WHAT TO PRODUCE:
For this exercise, print only the lines from the one containing "Maire francia gazdasági minisz" through the end of the material below, exactly as given.

LISTED ENTRIES:
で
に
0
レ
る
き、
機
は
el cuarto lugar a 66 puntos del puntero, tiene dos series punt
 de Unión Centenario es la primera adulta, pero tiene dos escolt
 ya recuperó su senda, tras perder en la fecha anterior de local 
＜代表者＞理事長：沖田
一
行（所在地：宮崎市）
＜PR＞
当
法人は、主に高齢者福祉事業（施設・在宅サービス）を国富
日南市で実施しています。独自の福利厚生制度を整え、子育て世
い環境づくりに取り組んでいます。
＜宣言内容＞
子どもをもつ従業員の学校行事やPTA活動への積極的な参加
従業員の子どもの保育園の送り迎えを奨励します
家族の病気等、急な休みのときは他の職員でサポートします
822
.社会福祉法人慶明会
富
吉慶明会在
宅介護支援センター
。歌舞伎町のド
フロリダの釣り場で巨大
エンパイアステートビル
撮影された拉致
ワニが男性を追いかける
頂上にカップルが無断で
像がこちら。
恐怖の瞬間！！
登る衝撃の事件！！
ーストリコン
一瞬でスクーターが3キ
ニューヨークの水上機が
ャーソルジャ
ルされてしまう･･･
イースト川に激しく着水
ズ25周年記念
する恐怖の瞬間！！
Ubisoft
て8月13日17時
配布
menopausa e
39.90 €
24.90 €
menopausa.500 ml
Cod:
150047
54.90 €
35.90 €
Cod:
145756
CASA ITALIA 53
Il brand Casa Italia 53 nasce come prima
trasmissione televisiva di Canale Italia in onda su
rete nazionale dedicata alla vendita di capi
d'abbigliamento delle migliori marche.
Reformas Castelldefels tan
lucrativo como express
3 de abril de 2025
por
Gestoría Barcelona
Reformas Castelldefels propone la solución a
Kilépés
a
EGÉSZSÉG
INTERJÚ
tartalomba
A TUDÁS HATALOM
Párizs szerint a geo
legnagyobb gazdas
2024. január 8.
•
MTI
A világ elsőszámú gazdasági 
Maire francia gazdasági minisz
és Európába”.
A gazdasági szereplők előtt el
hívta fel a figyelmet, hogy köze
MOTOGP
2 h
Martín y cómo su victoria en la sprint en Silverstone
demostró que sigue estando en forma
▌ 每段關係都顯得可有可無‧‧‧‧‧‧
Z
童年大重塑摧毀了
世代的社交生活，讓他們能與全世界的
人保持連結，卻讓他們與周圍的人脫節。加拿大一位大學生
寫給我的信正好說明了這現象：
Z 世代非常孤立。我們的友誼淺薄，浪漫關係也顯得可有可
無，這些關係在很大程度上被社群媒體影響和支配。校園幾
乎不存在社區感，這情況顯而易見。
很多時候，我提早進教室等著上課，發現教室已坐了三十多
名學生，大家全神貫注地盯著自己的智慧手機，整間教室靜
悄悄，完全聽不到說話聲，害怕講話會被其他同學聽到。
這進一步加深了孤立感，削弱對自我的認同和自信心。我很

RESULT BELOW:
Maire francia gazdasági minisz
és Európába”.
A gazdasági szereplők előtt el
hívta fel a figyelmet, hogy köze
MOTOGP
2 h
Martín y cómo su victoria en la sprint en Silverstone
demostró que sigue estando en forma
▌ 每段關係都顯得可有可無‧‧‧‧‧‧
Z
童年大重塑摧毀了
世代的社交生活，讓他們能與全世界的
人保持連結，卻讓他們與周圍的人脫節。加拿大一位大學生
寫給我的信正好說明了這現象：
Z 世代非常孤立。我們的友誼淺薄，浪漫關係也顯得可有可
無，這些關係在很大程度上被社群媒體影響和支配。校園幾
乎不存在社區感，這情況顯而易見。
很多時候，我提早進教室等著上課，發現教室已坐了三十多
名學生，大家全神貫注地盯著自己的智慧手機，整間教室靜
悄悄，完全聽不到說話聲，害怕講話會被其他同學聽到。
這進一步加深了孤立感，削弱對自我的認同和自信心。我很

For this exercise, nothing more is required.